Franco, who hit third in the lineup today with Aaron Altherr sitting, took advantage of Nova’s mistake. He jumped on a high sinker in the middle of the zone and hit a true linedrive home run. At the peak of its flight, the ball might not have reached twice the height of the left field wall it cleared. He hit the ball so hard, the leftfielder took fewer steps chasing it than cats take chasing the new toy you just bought for it and then had to discard on the heap of unused toys slowly forming a loose beanbag chair in the corner of your living room.

When Franco hits a ball like that, I wonder what keeps holding him back. Does he have inconsistent mechanics? Does he make too much contact? Does he swing too hard? Does he swing too levelly? Why can’t he translate his magnificent power into hits and homers?

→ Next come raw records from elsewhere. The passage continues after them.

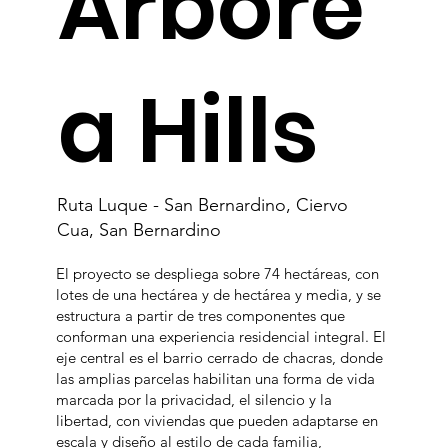
Arbóre
a Hills
Ruta Luque - San Bernardino, Ciervo
Cua, San Bernardino
El proyecto se despliega sobre 74 hectáreas, con
lotes de una hectárea y de hectárea y media, y se
estructura a partir de tres componentes que
conforman una experiencia residencial integral. El
eje central es el barrio cerrado de chacras, donde
las amplias parcelas habilitan una forma de vida
marcada por la privacidad, el silencio y la
libertad, con viviendas que pueden adaptarse en
escala y diseño al estilo de cada familia,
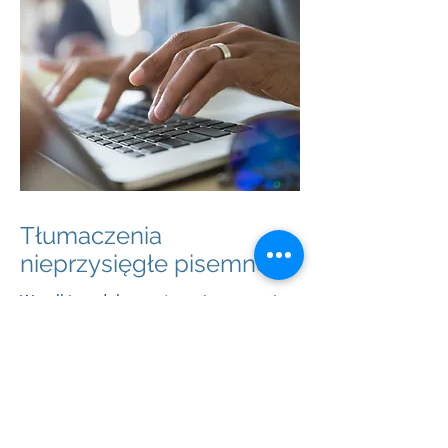
Tłumaczenia
nieprzysięgłe pisemne
Wszelkie dokumenty niewymagające
tłumaczenie przysięgłego, np.
korespondencja, umowy, regulaminy
etc.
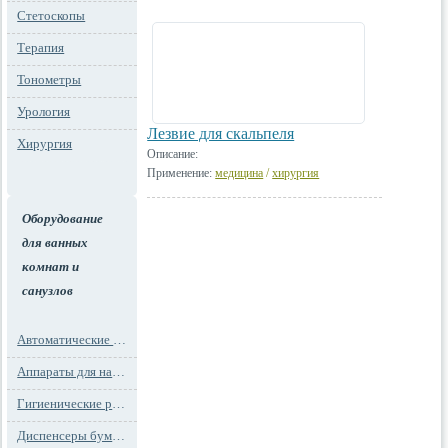
Стетоскопы
Терапия
Тонометры
Урология
Лезвие для скальпеля
Хирургия
Описание:
Применение:
медицина
/
хирургия
Оборудование
для ванных
комнат и
санузлов
Автоматические освежители воздуха
Аппараты для надевания бахил
Гигиенические расходные материалы
Диспенсеры бумажных полотенец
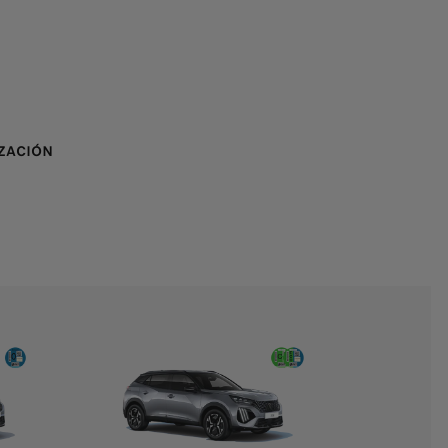
ZACIÓN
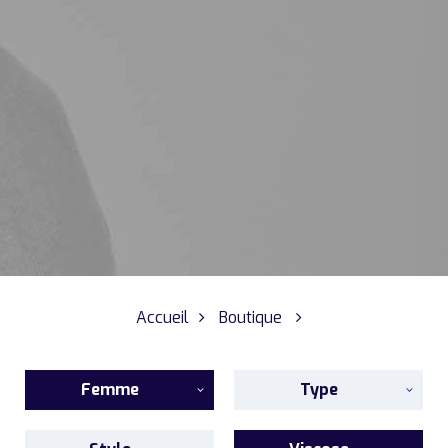
Accueil
Boutique
Femme
Type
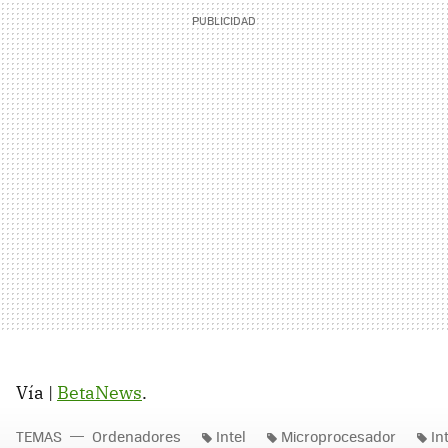
Vía |
BetaNews
.
TEMAS
Ordenadores
Intel
Microprocesador
In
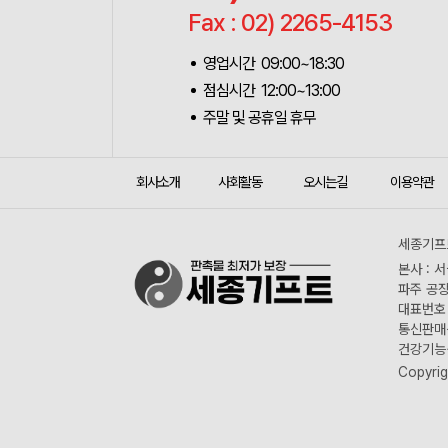
Fax : 02) 2265-4153
영업시간 09:00~18:30
점심시간 12:00~13:00
주말 및 공휴일 휴무
회사소개
사회활동
오시는길
이용약관
세종기프트
본사 : 
파주 공장
대표번호 :
통신판매신
건강기능식
Copyrig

Franco’s homer staked Nola to a 4-0 lead and he cruised with it. Through 4.2 innings Nola did not allow a hit, although he allowed two baserunners on a game-opening walk and an Andres Blanco error. (Blanco later made up for it with a lunging, sliding snag deep in the hole to his left.) Despite the walk to the first batter, where he repeatedly just missed the armside edge of the plate, Nola’s control and command tonight were phenomenal, every bit the plus-plus tool we have expected to see. His first battle with Andrew McCutchen is exemplary. Nola worked ahead with tailing fastballs away, kept him off-balance with diving slurves, and then put a fastball on the inside black, which McCutchen could only watch and saunter away. Particularly impressive tonight was Nola’s command of his two-seamer. The pitch has tons of armside movement; nevertheless, Nola kept the pitch on the edges of the plate consistently for called strikes. He could get head of hitters with a pitch they wouldn’t swing at early in the count because it looked like a ball out of his hand. Then, he would get whiffs or weak contact by mixing in his offspeed stuff. It was masterful, a blast to watch. Nola now has three straight excellent start and has looked like the ace of early 2016 in the last two. He might not maintain this level of performance for the rest of the season, but it is good to know he can reach this level again.

Nola left the game after finishing the 7th inning with his 8th strikeout. He wouldn’t walk a batter after the very first he faced. And only in the 7th did he feel any heat on the bases, when Freese became the only Pirates runner to reach third. Joaquin Benoit and Hector Neris combined to make the 8th and 9th innings boring, which was fantastic. The two have recently been reliable. Let’s hope that keeps up.

Don’t look now but the Phillies have won 4 of their last 6 and 6 of their last 11. Have they finally figured out how to rise above a quad-A squad? The only way to find out is to keep watching.

Have a happy Fourth!

PS - Nick Williams picked up his first extra-base hit, a double he legged out on a hump-backed line drive into the shallow left-center gap. We’re still waiting to see his power show up, however.